▸ What you have to do
Give back the full listing, character for character, with no pictures.
═════ Material supplied ═════
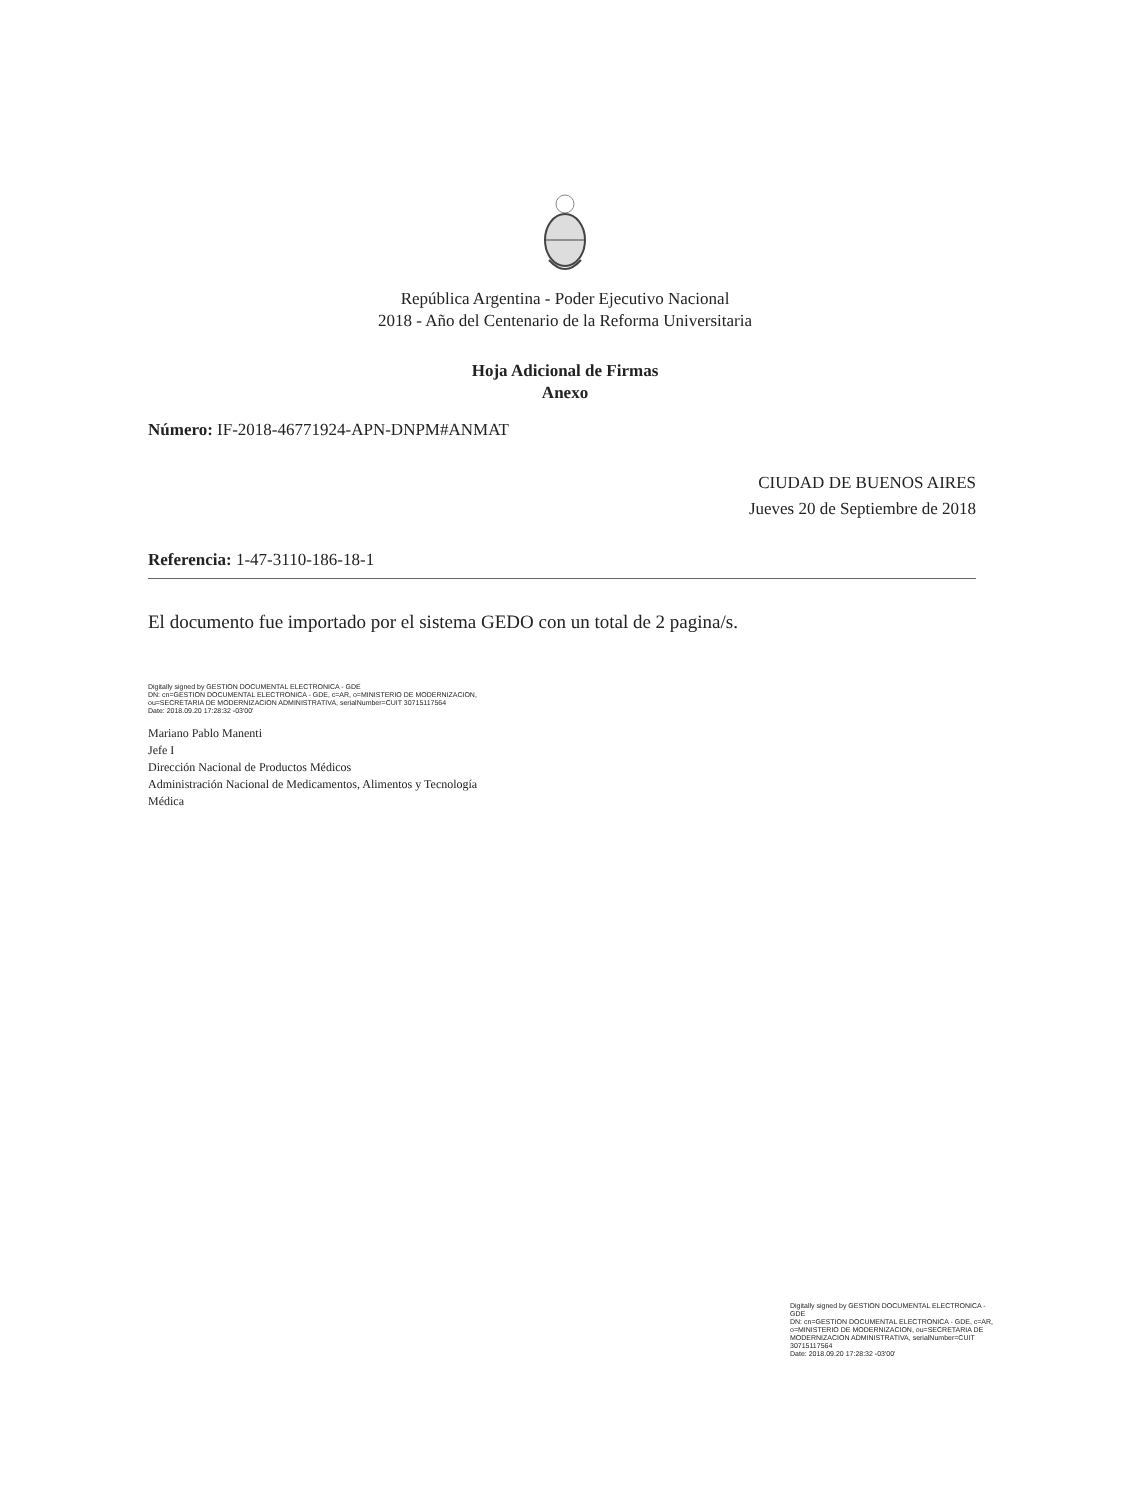República Argentina - Poder Ejecutivo Nacional
2018 - Año del Centenario de la Reforma Universitaria
Hoja Adicional de Firmas
Anexo
Número: IF-2018-46771924-APN-DNPM#ANMAT
CIUDAD DE BUENOS AIRES
Jueves 20 de Septiembre de 2018
Referencia: 1-47-3110-186-18-1
El documento fue importado por el sistema GEDO con un total de 2 pagina/s.
Digitally signed by GESTION DOCUMENTAL ELECTRONICA - GDE
DN: cn=GESTION DOCUMENTAL ELECTRONICA - GDE, c=AR, o=MINISTERIO DE MODERNIZACION,
ou=SECRETARIA DE MODERNIZACION ADMINISTRATIVA, serialNumber=CUIT 30715117564
Date: 2018.09.20 17:28:32 -03'00'
Mariano Pablo Manenti
Jefe I
Dirección Nacional de Productos Médicos
Administración Nacional de Medicamentos, Alimentos y Tecnología
Médica
Digitally signed by GESTION DOCUMENTAL ELECTRONICA - GDE
DN: cn=GESTION DOCUMENTAL ELECTRONICA - GDE, c=AR, o=MINISTERIO DE MODERNIZACION, ou=SECRETARIA DE MODERNIZACION ADMINISTRATIVA, serialNumber=CUIT 30715117564
Date: 2018.09.20 17:28:32 -03'00'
═════
▸ Final answer
República Argentina - Poder Ejecutivo Nacional
2018 - Año del Centenario de la Reforma Universitaria
Hoja Adicional de Firmas
Anexo
Número: IF-2018-46771924-APN-DNPM#ANMAT
CIUDAD DE BUENOS AIRES
Jueves 20 de Septiembre de 2018
Referencia: 1-47-3110-186-18-1
El documento fue importado por el sistema GEDO con un total de 2 pagina/s.
Digitally signed by GESTION DOCUMENTAL ELECTRONICA - GDE
DN: cn=GESTION DOCUMENTAL ELECTRONICA - GDE, c=AR, o=MINISTERIO DE MODERNIZACION,
ou=SECRETARIA DE MODERNIZACION ADMINISTRATIVA, serialNumber=CUIT 30715117564
Date: 2018.09.20 17:28:32 -03'00'
Mariano Pablo Manenti
Jefe I
Dirección Nacional de Productos Médicos
Administración Nacional de Medicamentos, Alimentos y Tecnología
Médica
Digitally signed by GESTION DOCUMENTAL ELECTRONICA - GDE
DN: cn=GESTION DOCUMENTAL ELECTRONICA - GDE, c=AR, o=MINISTERIO DE MODERNIZACION, ou=SECRETARIA DE MODERNIZACION ADMINISTRATIVA, serialNumber=CUIT 30715117564
Date: 2018.09.20 17:28:32 -03'00'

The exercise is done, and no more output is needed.